# Good Save!



## Endless Journey Girl (Jun 10, 2009)

WOW! That was awesome!


----------



## Picture Perfect (Oct 9, 2008)

Thanks.


----------



## lovemyponies (Jul 26, 2008)

wow that was great! wonderful team, looks like it was super wet, so the stumble is certainly understandable.... very nice


----------



## Picture Perfect (Oct 9, 2008)

Thank you so much.


----------



## Picture Perfect (Oct 9, 2008)

Friendly Bump.


----------



## Vidaloco (Sep 14, 2007)

Nice job!


----------



## MIEventer (Feb 15, 2009)

I have to say I love how you sit in your tack within 5 strides to your fences, and how tall you get with your upper body and support with your lower leg. That is what saved ya! 

Good job!
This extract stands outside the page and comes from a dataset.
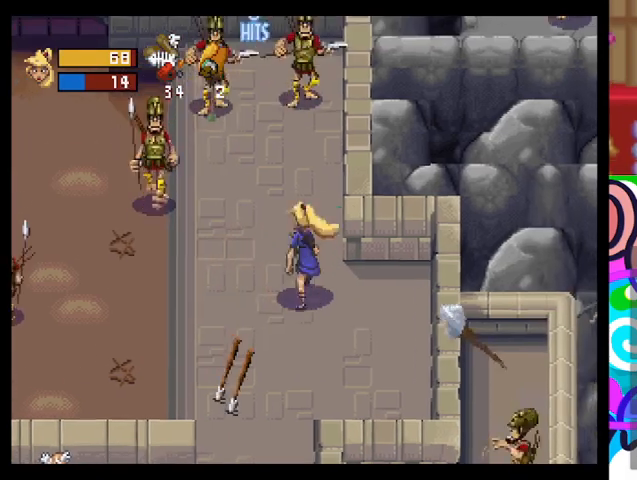
{"buttons": [], "left_stick": "down", "events": [[133, "CROSS", "up"], [333, "left_stick", "center"], [400, "left_stick", "down"]]}
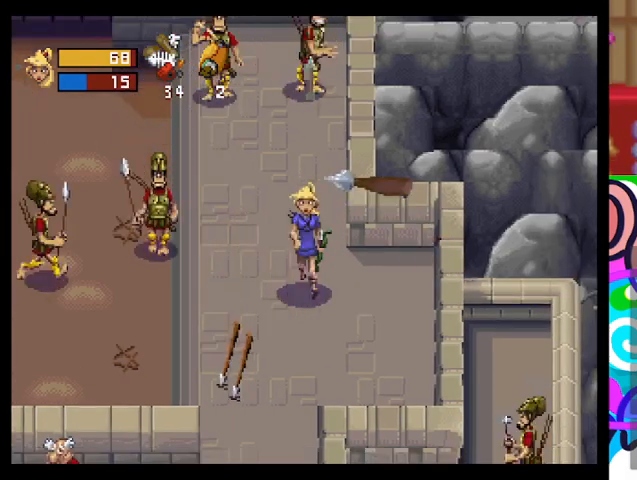
{"buttons": [], "left_stick": "down-left", "events": [[267, "left_stick", "down-left"]]}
Nice save, great ride!


----------



## Picture Perfect (Oct 9, 2008)

Vidaloco said:


> Nice job!


Thanks! 



MIEventer said:


> I have to say I love how you sit in your tack within 5 strides to your fences, and how tall you get with your upper body and support with your lower leg. That is what saved ya!
> 
> Good job! Nice save, great ride!


Thank you so much! I know one factor that helped me stay up was the fact that there was about a foot of mud on the ground! :lol:


----------



## XxXequinegrlXxX (May 24, 2008)

wonderful! hats off to you !


----------



## Picture Perfect (Oct 9, 2008)

Thanks!


----------